Die Brücke ist der Westausgang der "Roten Insel"

Zu Ehren des Verlagsgründers, der zu diesem Zeitpunkt schon nicht mehr unter den Lebenden weilte, wurde 1931 die Siegfriedbrücke in Langenscheidtbrücke umgetauft. Sie überlebte in ihrer ursprünglichen Gestalt immerhin bis 1987. Dann sollte sie der geplanten Westtangente der Bundesautobahn 103 weichen und durch eine schnöde Kastenbrücke ersetzt werden. Wogegen die Anwohner Sturm liefen. Nach bewährter Tradition. Die Langenscheidtbrücke bildet schließlich den Westausgang der von Gleisen umschlossenen „Roten Insel“ in Schöneberg, die ihren Namen einer historisch gewachsenen, wackeren Linksgesinnung nebst dazugehörigem Widerstandsgeist gegen die Obrigkeit verdankt. Eine Arbeiter- und Kommunisten-Hochburg. Einst richtete sich die Autoritäten-Allergie gegen den Kaiser. Dann gegen die Nazis. Heute gegen Investoren. An der Crellestraße, nahe der Skulptur „Bahn-Damm“, sind die Kiez-Grabenkämpfe gerade wieder zu besichtigen. Da wirbt ein Plakat für den Neubau eines Wohn- und Geschäftshauses. Davor aber hat die Bürgerinitiative „Crellekiez Zukunft“ ihr Gegentransparent gepflanzt, das für den Erhalt dreier alter Linden auf dem Grundstück streitet.

Im Falle der Langenscheidtbrücke war der Protest erfolgreich und vergebens zugleich. Das denkmalschutzwürdige Bauwerk hätte eigentlich instand gesetzt werden sollen. Aber Korrosion und Zahn der Zeit hatten es derart angeschlagen, dass ein Neubau notwendig wurde. Der entstand bis 1989 unter Berücksichtigung des historischen Erscheinungsbildes.

Mitte der Neunziger machte die Langenscheidtbrücke noch einmal Schlagzeilen. Einige sogenannte Elfenspezialisten boten Wanderungen auf den Spuren von Wesen an, die angeblich am Bahndamm hausten. Gewarnt wurde vor dem Kontakt mit „Duftelfen“, deren ätherische Ausdünstungen zu „Tanzwahn“ führen könnten. Angesichts solchen Hokospokus’ würden sich Wenders’ Engel die Flügel raufen.

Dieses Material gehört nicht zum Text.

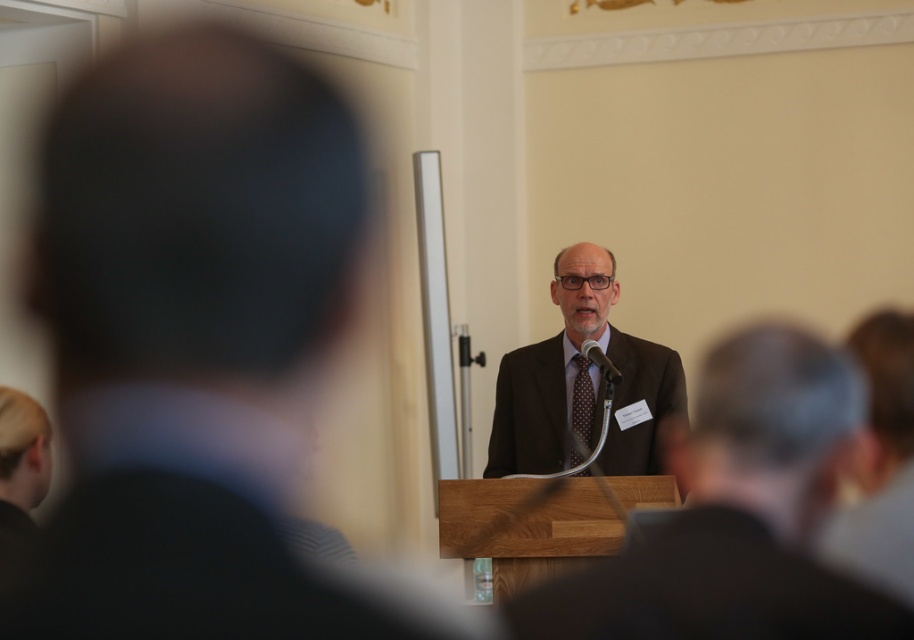
You are a photographer at the event and want to capture a clear photo of the speaker. The speaker is wearing two layers of clothing visible in the image. Which layer of clothing, the brown suit at center or the brown textured suit at center, is positioned higher on the speaker?

The brown suit at center is positioned higher than the brown textured suit at center, so the brown suit at center is the layer that appears higher on the speaker.

You are standing in the audience looking at the speaker. Where is the matte brown suit at center located in relation to the point marked at coordinates (737,515)?

The point at coordinates (737,515) corresponds to the matte brown suit at center, so they are in the same location.

You are a photographer positioned at the camera. You need to adjust your lens to focus on the dark brown fabric business suit at center. What is the minimum distance you should set your lens focus to ensure the suit is in clear view?

The dark brown fabric business suit at center and camera are 37.46 inches apart from each other. Therefore, the minimum focus distance should be set to 37.46 inches to ensure the suit is in clear view.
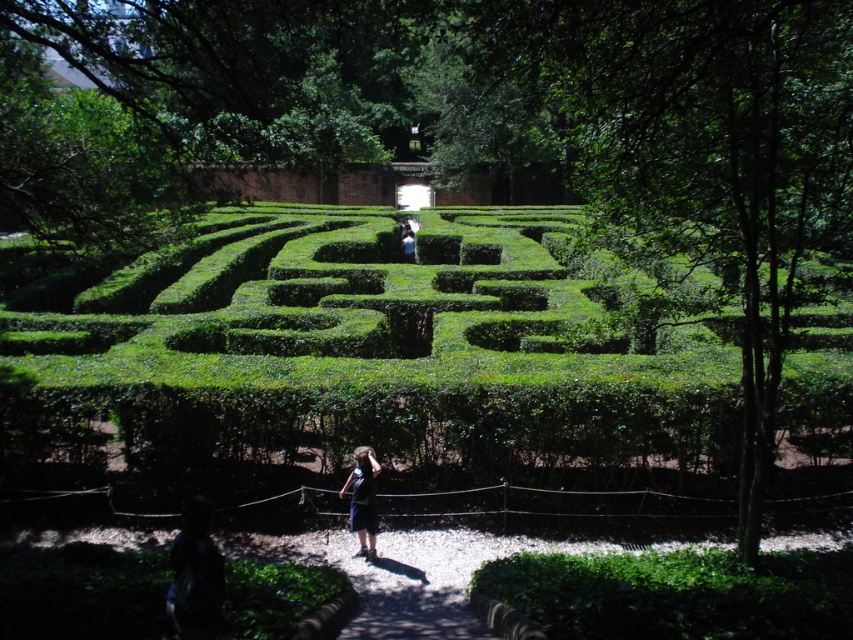
You are a visitor standing at the entrance of the hedge maze and see the dark blue shorts at lower center and the dark blue shirt at center. Which of the two items is positioned higher up in the image?

The dark blue shorts at lower center is much taller than the dark blue shirt at center, so the dark blue shorts at lower center is positioned higher up in the image.

You are standing at the entrance of the hedge maze and see a person wearing dark blue shirt at lower left and dark blue shorts at lower center. Which clothing item is positioned higher relative to the other?

The dark blue shirt at lower left is located above the dark blue shorts at lower center, so the dark blue shirt at lower left is positioned higher.

You are standing at the entrance of the hedge maze and see two people wearing dark blue clothing. The first person is wearing a dark blue shirt at lower left, and the second is wearing dark blue shorts at lower center. If you want to join the person who is closer to the maze entrance, which one should you approach?

The dark blue shirt at lower left is 3.98 meters away from the dark blue shorts at lower center. Since the dark blue shirt at lower left is closer to the entrance than the dark blue shorts at lower center, you should approach the dark blue shirt at lower left.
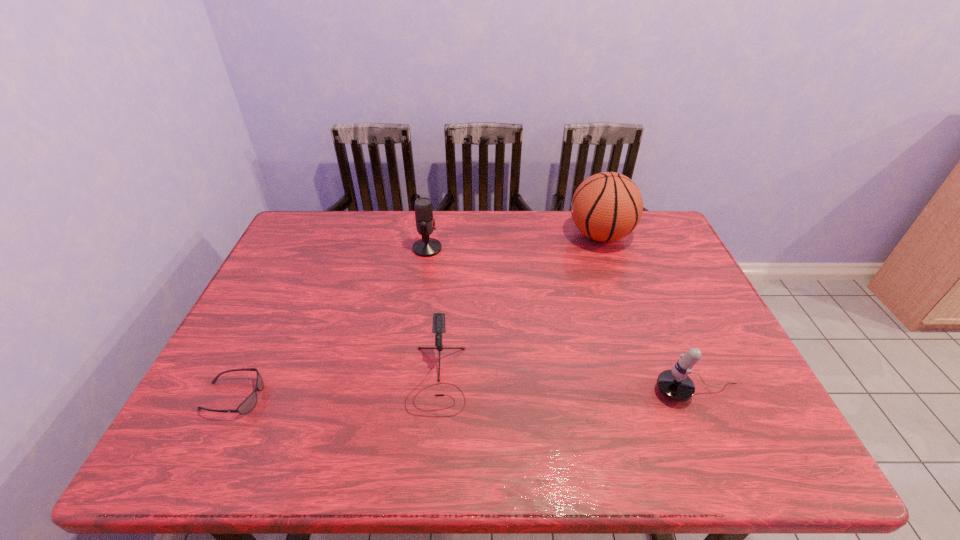
At what (x,y) coordinates should I click in order to perform the action: click on empty space that is in between the sunglasses and the basketball. Please return your answer as a coordinate pair (x, y). The image size is (960, 540). Looking at the image, I should click on (417, 316).

Locate an element on the screen. This screenshot has height=540, width=960. vacant space in between the basketball and the second tallest microphone is located at coordinates (649, 314).

This screenshot has width=960, height=540. In order to click on unoccupied area between the tallest microphone and the tallest object in this screenshot , I will do `click(514, 242)`.

Where is `vacant space that is in between the tallest object and the third shortest object`? The width and height of the screenshot is (960, 540). vacant space that is in between the tallest object and the third shortest object is located at coordinates (649, 314).

Identify the location of empty space between the fourth tallest object and the tallest object. Image resolution: width=960 pixels, height=540 pixels. (518, 307).

Where is `free spot between the fourth shortest object and the leftmost object`? The width and height of the screenshot is (960, 540). free spot between the fourth shortest object and the leftmost object is located at coordinates (330, 323).

At what (x,y) coordinates should I click in order to perform the action: click on vacant space that's between the third tallest object and the tallest object. Please return your answer as a coordinate pair (x, y). The width and height of the screenshot is (960, 540). Looking at the image, I should click on (649, 314).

Wer nach himmlischen Zeichen sucht, der sollte, von der Langenscheidtstraße kommend, einen der ersten Brückenpfeiler auf der linken Seite genauer betrachten. Unter dem herzchenumrankten Schriftzug „Daggi liebt Jülijül“ steht dort, klein aber unverkennbar: „Halleluja“.